Extracted records >>

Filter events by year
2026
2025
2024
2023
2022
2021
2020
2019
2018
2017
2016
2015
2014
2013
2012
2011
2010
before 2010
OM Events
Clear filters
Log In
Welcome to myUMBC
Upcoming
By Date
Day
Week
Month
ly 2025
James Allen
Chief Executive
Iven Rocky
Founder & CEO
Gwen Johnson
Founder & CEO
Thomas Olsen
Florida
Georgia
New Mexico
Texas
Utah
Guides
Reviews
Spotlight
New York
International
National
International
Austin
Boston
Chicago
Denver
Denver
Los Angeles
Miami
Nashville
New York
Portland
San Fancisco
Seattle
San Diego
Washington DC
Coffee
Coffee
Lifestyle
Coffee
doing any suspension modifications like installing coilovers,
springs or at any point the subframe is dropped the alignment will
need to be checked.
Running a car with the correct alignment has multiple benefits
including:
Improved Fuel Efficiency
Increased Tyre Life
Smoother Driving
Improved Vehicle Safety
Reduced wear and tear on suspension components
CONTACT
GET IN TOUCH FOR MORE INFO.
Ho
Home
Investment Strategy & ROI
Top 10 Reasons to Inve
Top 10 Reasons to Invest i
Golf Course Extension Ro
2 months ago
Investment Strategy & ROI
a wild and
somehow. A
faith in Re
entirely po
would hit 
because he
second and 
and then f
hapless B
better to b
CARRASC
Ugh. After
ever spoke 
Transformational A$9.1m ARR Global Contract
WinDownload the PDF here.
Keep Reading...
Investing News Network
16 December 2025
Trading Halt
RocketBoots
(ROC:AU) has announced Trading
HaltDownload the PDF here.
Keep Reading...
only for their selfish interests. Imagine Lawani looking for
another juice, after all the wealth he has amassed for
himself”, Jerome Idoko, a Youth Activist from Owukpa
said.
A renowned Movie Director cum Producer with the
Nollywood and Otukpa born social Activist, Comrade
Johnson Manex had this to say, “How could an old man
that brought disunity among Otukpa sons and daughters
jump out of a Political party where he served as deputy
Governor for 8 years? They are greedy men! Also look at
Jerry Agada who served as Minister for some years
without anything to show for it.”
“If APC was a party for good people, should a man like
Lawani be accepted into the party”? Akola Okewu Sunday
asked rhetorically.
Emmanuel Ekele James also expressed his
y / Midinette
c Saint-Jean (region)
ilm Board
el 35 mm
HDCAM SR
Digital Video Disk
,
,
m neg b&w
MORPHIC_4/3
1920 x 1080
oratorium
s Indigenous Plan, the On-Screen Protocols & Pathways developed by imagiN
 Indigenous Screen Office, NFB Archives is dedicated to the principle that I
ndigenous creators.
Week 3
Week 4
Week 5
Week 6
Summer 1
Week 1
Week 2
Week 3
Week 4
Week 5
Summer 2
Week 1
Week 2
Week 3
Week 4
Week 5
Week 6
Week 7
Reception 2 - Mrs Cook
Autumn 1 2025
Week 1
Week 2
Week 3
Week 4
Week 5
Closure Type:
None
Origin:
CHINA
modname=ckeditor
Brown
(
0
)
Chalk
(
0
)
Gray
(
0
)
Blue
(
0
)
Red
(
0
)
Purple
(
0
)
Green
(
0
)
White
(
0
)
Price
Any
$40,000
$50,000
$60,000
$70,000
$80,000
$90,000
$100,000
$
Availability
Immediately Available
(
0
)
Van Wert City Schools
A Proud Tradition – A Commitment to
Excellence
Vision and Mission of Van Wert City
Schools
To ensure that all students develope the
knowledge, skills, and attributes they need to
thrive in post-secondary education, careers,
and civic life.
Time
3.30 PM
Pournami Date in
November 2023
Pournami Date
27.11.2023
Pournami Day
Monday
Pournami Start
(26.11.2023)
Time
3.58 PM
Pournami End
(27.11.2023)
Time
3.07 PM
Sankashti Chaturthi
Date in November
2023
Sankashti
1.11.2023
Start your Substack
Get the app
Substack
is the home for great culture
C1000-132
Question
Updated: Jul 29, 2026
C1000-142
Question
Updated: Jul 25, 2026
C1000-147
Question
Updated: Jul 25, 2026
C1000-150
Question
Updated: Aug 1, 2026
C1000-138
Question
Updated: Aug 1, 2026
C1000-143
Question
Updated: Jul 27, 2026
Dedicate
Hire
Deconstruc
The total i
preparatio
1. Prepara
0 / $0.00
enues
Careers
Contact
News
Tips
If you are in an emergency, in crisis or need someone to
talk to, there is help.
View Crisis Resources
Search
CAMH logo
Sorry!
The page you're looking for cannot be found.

What is being asked >>
Format everything from the start of the rows down through the line containing "doing any suspension" as a numbered list, leaving out any blank lines.

Task output >>
1. Filter events by year
2. 2026
3. 2025
4. 2024
5. 2023
6. 2022
7. 2021
8. 2020
9. 2019
10. 2018
11. 2017
12. 2016
13. 2015
14. 2014
15. 2013
16. 2012
17. 2011
18. 2010
19. before 2010
20. OM Events
21. Clear filters
22. Log In
23. Welcome to myUMBC
24. Upcoming
25. By Date
26. Day
27. Week
28. Month
29. ly 2025
30. James Allen
31. Chief Executive
32. Iven Rocky
33. Founder & CEO
34. Gwen Johnson
35. Founder & CEO
36. Thomas Olsen
37. Florida
38. Georgia
39. New Mexico
40. Texas
41. Utah
42. Guides
43. Reviews
44. Spotlight
45. New York
46. International
47. National
48. International
49. Austin
50. Boston
51. Chicago
52. Denver
53. Denver
54. Los Angeles
55. Miami
56. Nashville
57. New York
58. Portland
59. San Fancisco
60. Seattle
61. San Diego
62. Washington DC
63. Coffee
64. Coffee
65. Lifestyle
66. Coffee
67. doing any suspension modifications like installing coilovers,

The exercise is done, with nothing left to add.